Mr. Ma, who immigrated to Canada from Hong Kong in the 1960s, started with a single restaurant serving Chinese and Polynesian food that he opened in 1979. His company now owns a vast network of more than two dozen chains, including Cultures, Thai Express, TacoTime, Yogen Früz Canada and the large coffee and doughnut chain Country Style, which it bought for $16.5-million in 2009. Together, they add up to more than 1,700 restaurants, almost all of which are franchised.

After trading for years on the TSX Venture exchange, MTY migrated to the main exchange in May, 2010. Mr. Ma still owns about 26 per cent of the firm.

The purchase of the privately held Mr. Sub gives the company a strong presence in the sandwich market, where the company was absent, said MTY vice-president of finance Eric Lefebvre. "Strategically it fits our portfolio ... and it does not cannibalize any of our other chains," he said.

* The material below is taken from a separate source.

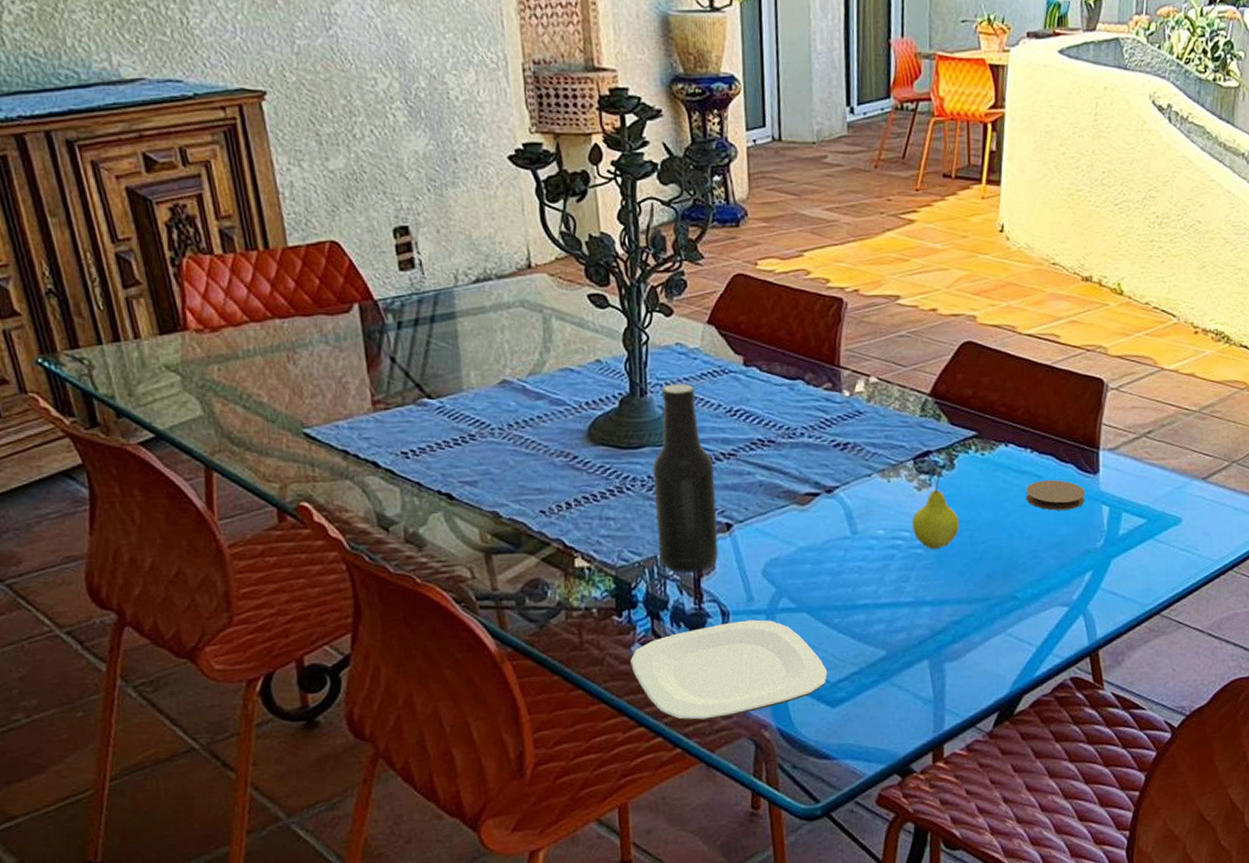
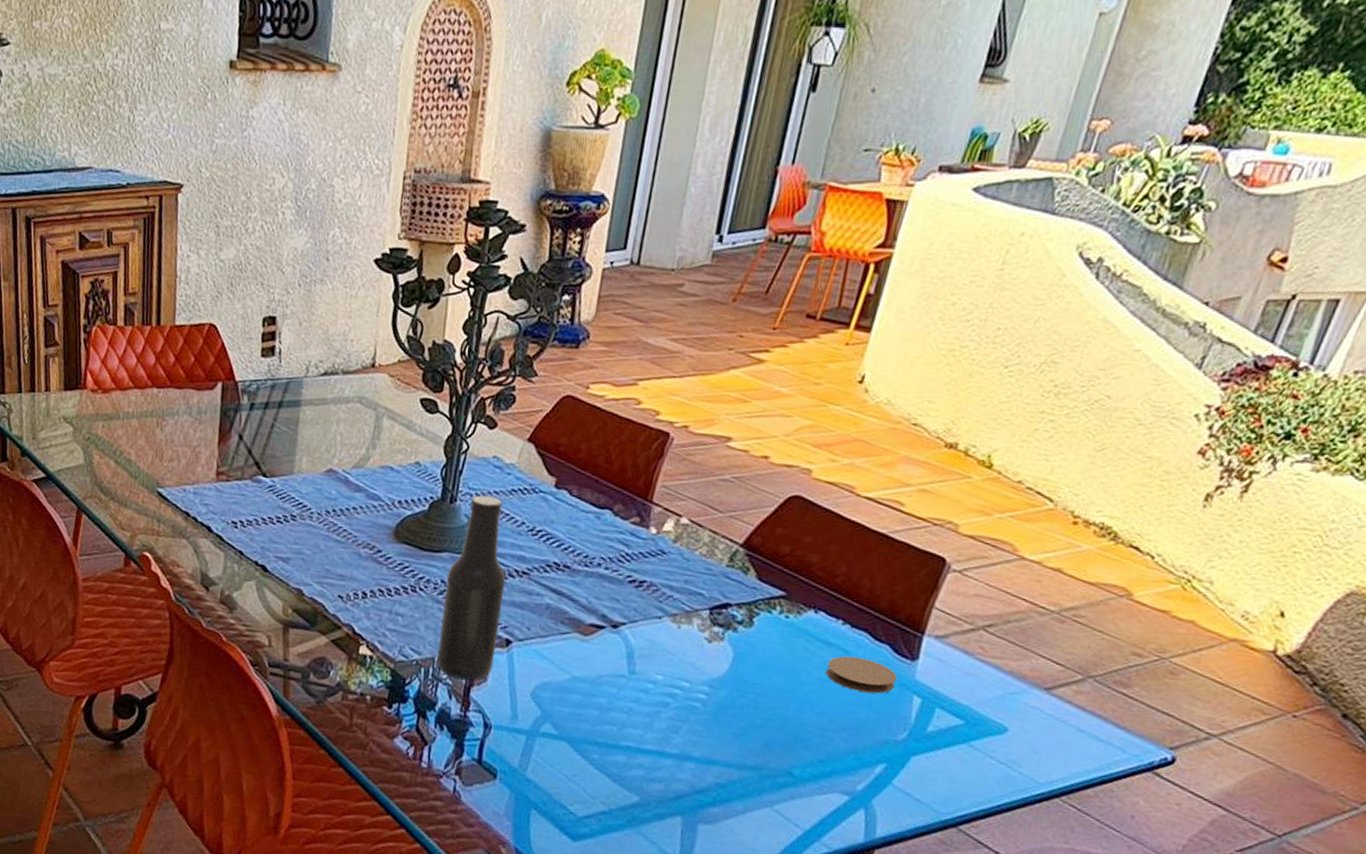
plate: present [630,619,828,721] -> none [390,734,576,826]
fruit: present [911,469,959,549] -> none [693,624,747,707]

He said the company has not yet decided if it will make any substantial changes to the Mr. Sub chain, a 43-year-old business that has faced stiff competition in recent years from other sub sandwich restaurants such as Subway and Quiznos.

Mr. Lefebvre said MTY will continue to make acquisitions of various sizes, and is in a financial position to gobble up bigger targets as it expands. "The fact that we are still debt free certainly helps," he said. "If we are going for a larger target there are many opportunities for financing [through]issuing equity or debt."

The company has already opened some restaurants outside Canada, but only in the Middle East. It will make more international purchases "if the strategic fit is there and the price is right," Mr. Lefebvre said. The company has no properties in the United States but it is considering a "careful" move there, he said. Still, "Canada is a very big country and we still have a lot of room to grow here."

The company considered buying some of the restaurants put up for sale by Priszm Income Fund, but they "weren't the right fit for us," Mr. Lefebvre said. Priszm, which owned dozens of KFC, Taco Bell and Pizza Hut restaurants, is now in court protection from creditors.

Analyst Vincent Perri of Laurentian Bank Securities, said MTY has done an excellent job of absorbing its acquisitions over the past few years. "They are a proven and solid consolidator," he said.

MTY generated about $66.9-million in revenue in 2010, and profit of $15.4-million.